Многие сестры соблазнялись тем, что Пелагея Ивановна не исповедуется и не причащается Святых Тайн. Приказали батюшке отцу Ивану Фе-минину исповедать ее. Пришел он, и долго-долго пробыли они наедине. Смотрю: выходит батюшка сильно взволнованный и пошел прямо к матушке-настоятельнице. Слышим: объяснил он ей, что Пелагея Ивановна — великая раба Божия и что она ему, священнику, высказала все его потаенные грехи. И на счет Святых Тайн всегда хлопотали наши сестры-хлопотушки, обзывая ее испорченной, да меня за нее укоряли. А дело-то в том, что она причащалась, только не часто. Разболелись у нее как-то ноги. Я и говорю: «Не приобщить ли тебя, Пелагея Ивановна?» «Что ж, — говорит, — батюшка, хорошее дело». И приобщил ее батюшка отец Василий Садовский. Как-то в Великий пост предложила я ей приобщиться, а она не только рада была, но даже сама все правила ко причастию вычитала и приобщилась. Раз сестры так доняли меня, что мне стало невтерпеж, я и говорю ей: «Что это ты не приобщишься? Ведь все сестры говорят, что ты порченая!» А она мне на это отвечает: «Ах нет, батюшка! Старик-то батюшка Серафим ведь мне разрешил от рождения до успения».
Что значили эти слова святого старца Серафима Саровского, не знаю, а думаю, по моему глупому разуму, не указал ли он ей и тут путь высочайшего самоотвержения. Что может быть выше, радостней и блаженнее приобщения Святых Тайн Христовых? А они, эти блаженные, добровольно осуждают себя на это лишение. А впрочем, Бог их знает! С ними бывают такие чудные события!

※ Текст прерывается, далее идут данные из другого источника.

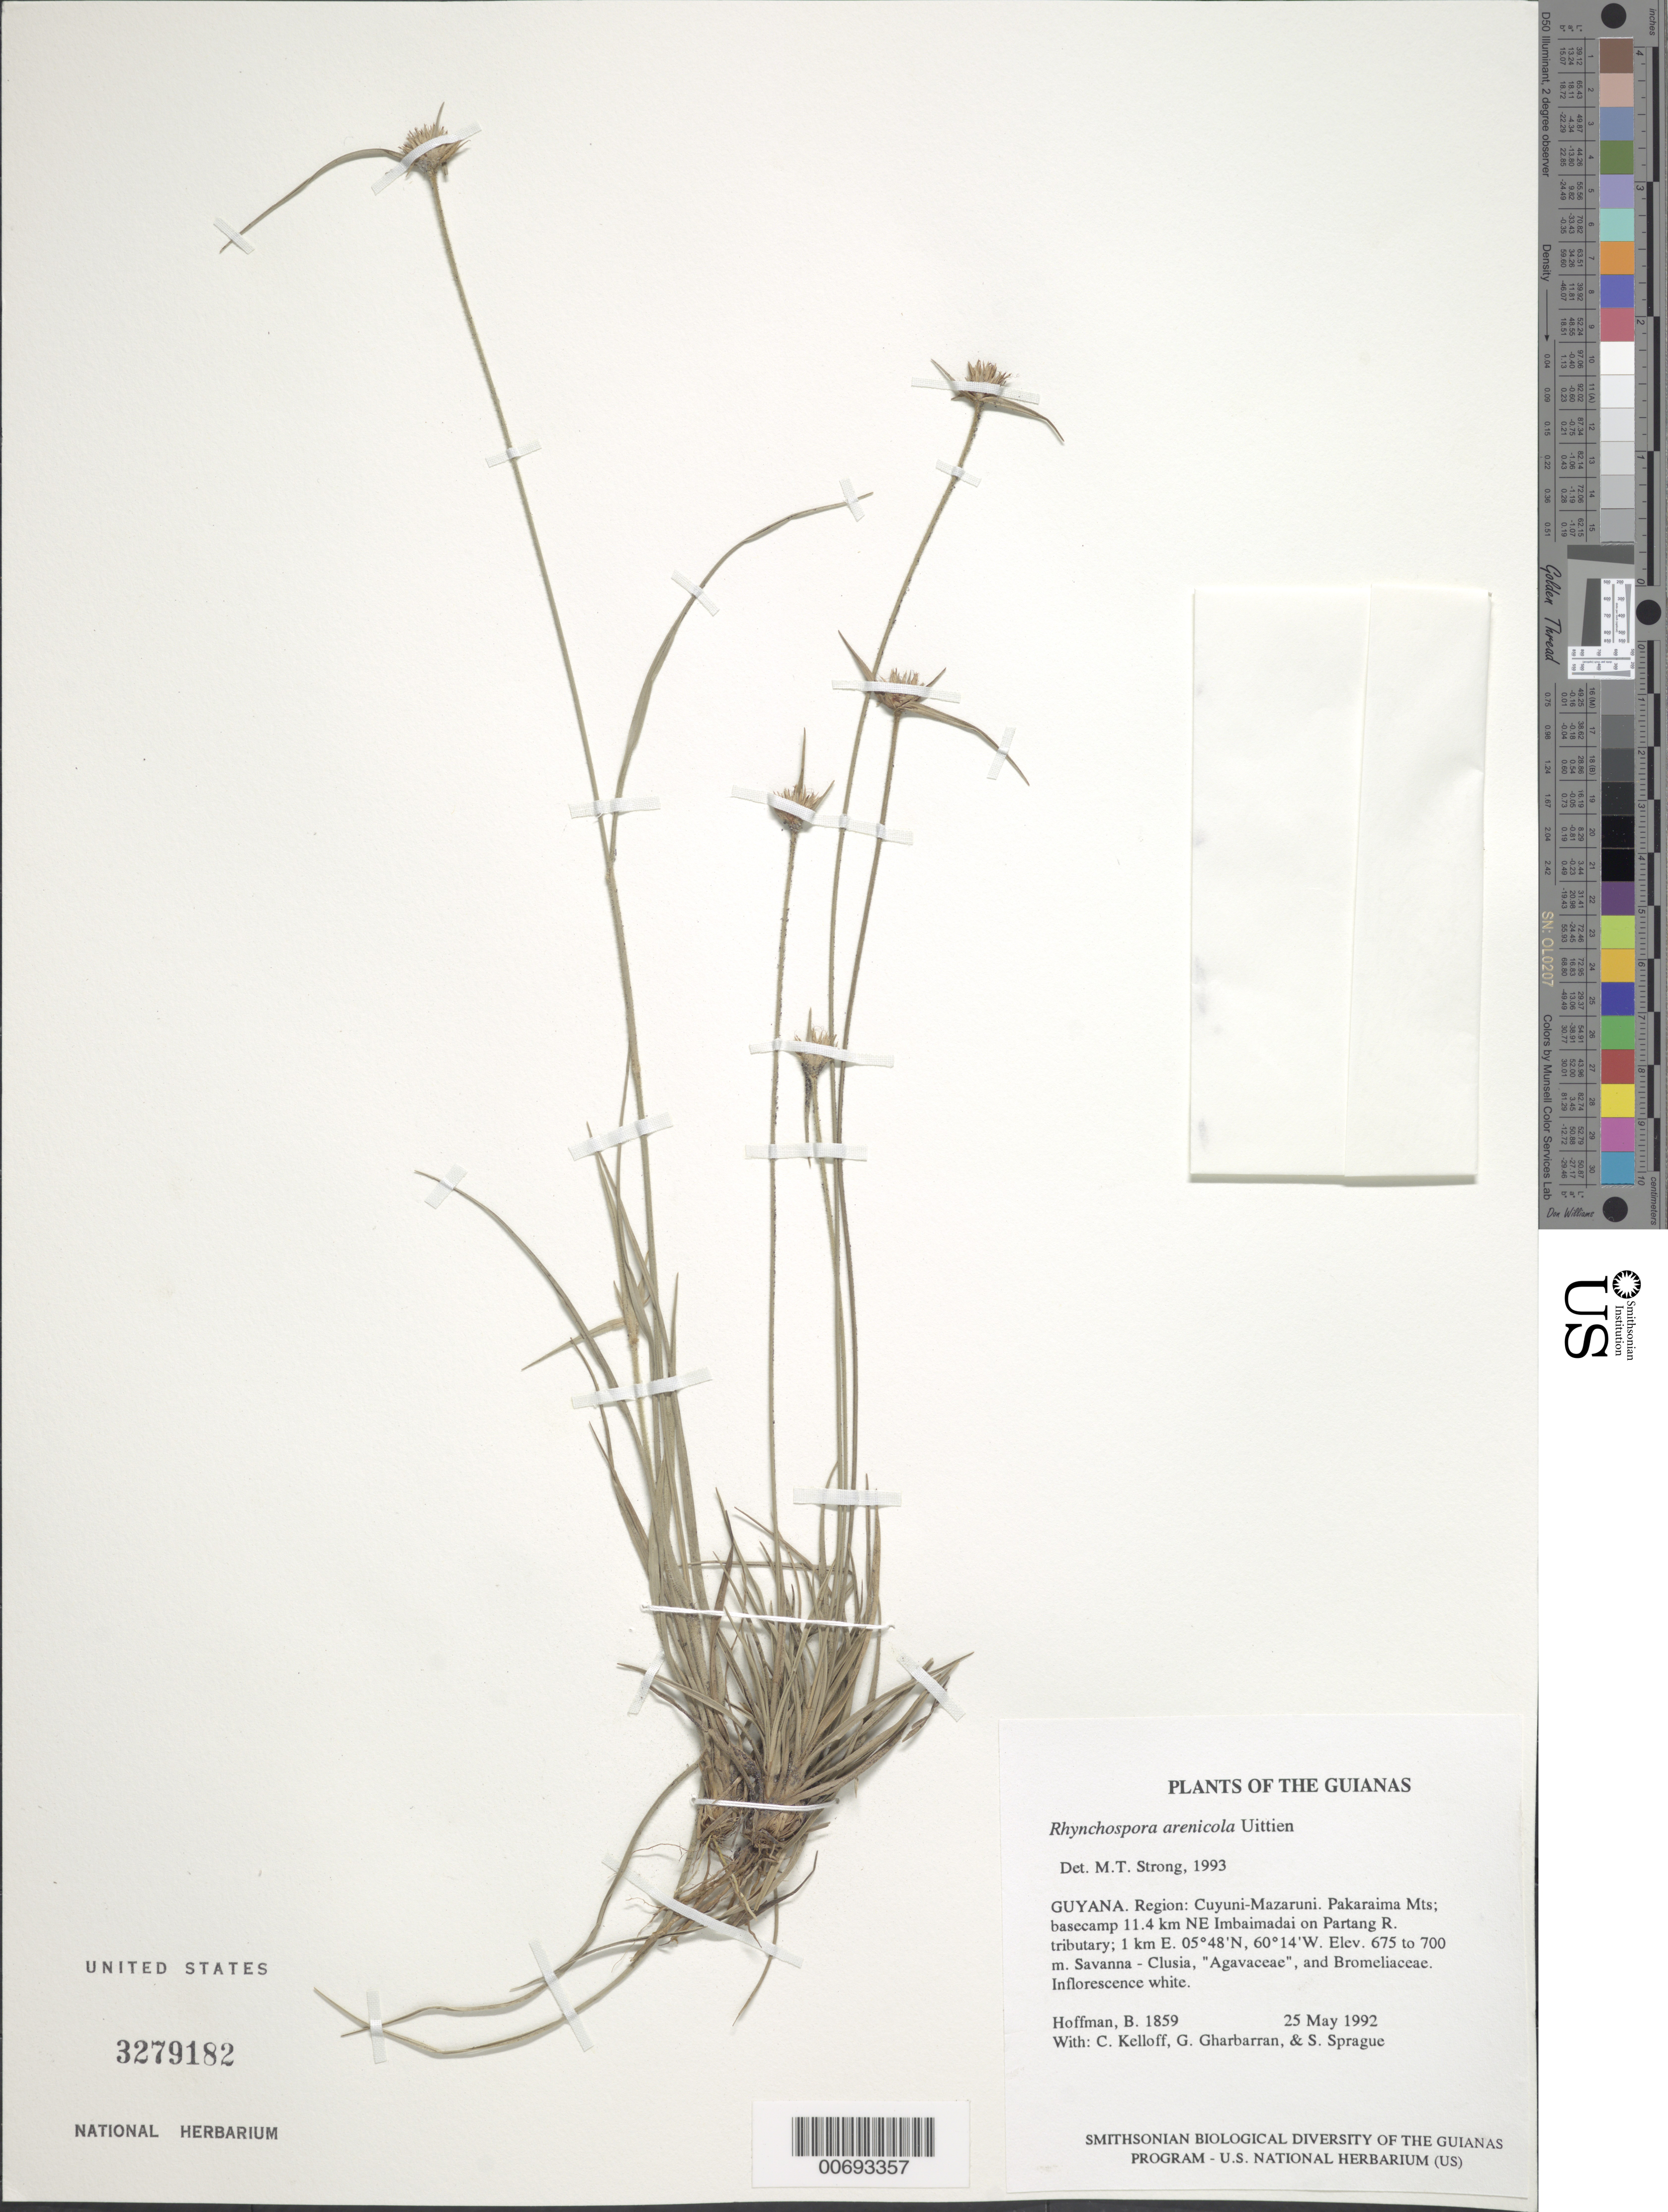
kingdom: Plantae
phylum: Tracheophyta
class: Liliopsida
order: Poales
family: Cyperaceae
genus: Rhynchospora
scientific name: Rhynchospora arenicola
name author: Uittien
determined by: Strong, M. T., (US), Smithsonian Institution - National Museum of Natural History (UNITED STATES)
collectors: B. Hoffman, C. L. Kelloff, G. Gharbarran & S. Sprague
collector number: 1859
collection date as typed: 25 May 1992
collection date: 1992-05-25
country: Guyana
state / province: Cuyuni-Mazaruni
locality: Pakaraima Mts; basecamp 11.4 km NE Imbaimadai on Partang River tributary; 1 km E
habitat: Savanna - Clusia, "Agavaceae", and Bromeliaceae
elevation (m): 675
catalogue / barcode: US 3279182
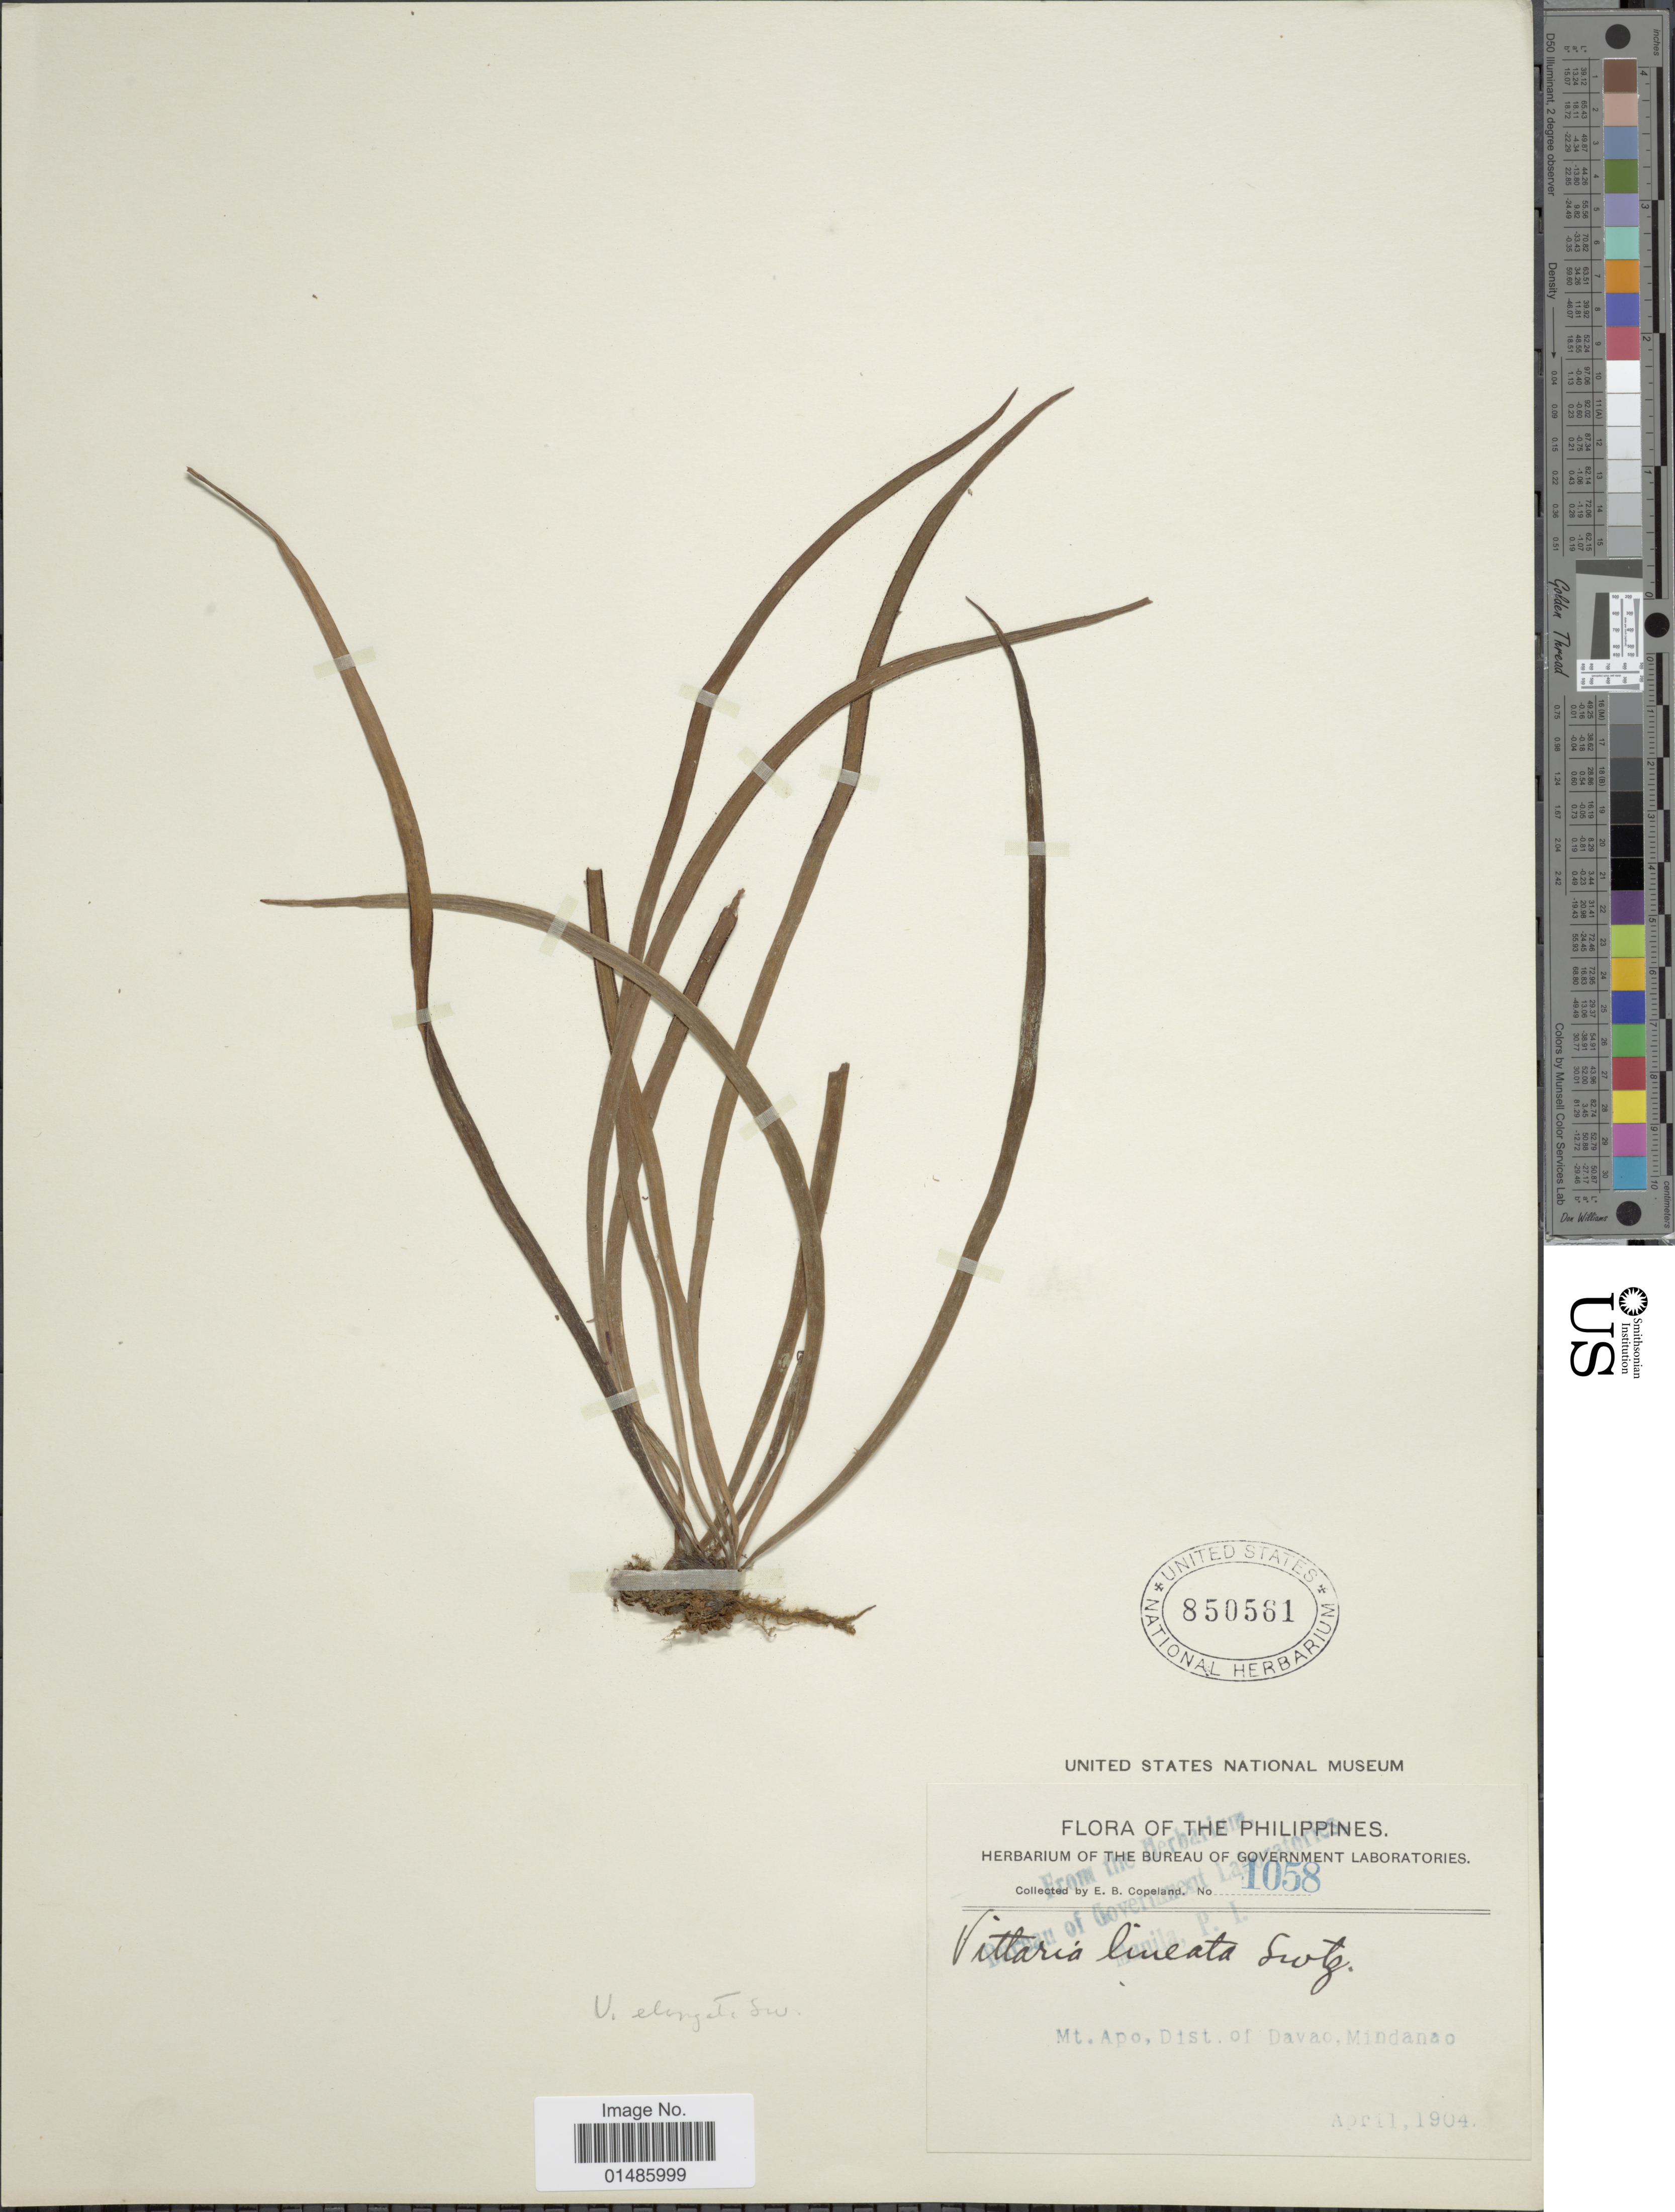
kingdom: Plantae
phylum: Tracheophyta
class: Polypodiopsida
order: Polypodiales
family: Pteridaceae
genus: Haplopteris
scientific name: Haplopteris elongata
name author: (Sw.) Crane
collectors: E. B. Copeland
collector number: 1058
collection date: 1904-04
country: Philippines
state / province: Davao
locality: Mt. Apo, Mindanao.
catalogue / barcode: US 850561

С тех пор как Пелагея Ивановна поселилась в обители, она уже никуда и никогда не выходила из нее. Однажды я стала упрашивать ее сходить в Саров на могилку батюшки Серафима. Она и говорит: «Пойдем». Я обрадовалась, наняла лошадь, собрались и отправились мы с ней. Доехали до нашей монастырской гостиницы, а дальше она не едет — за ворота обители.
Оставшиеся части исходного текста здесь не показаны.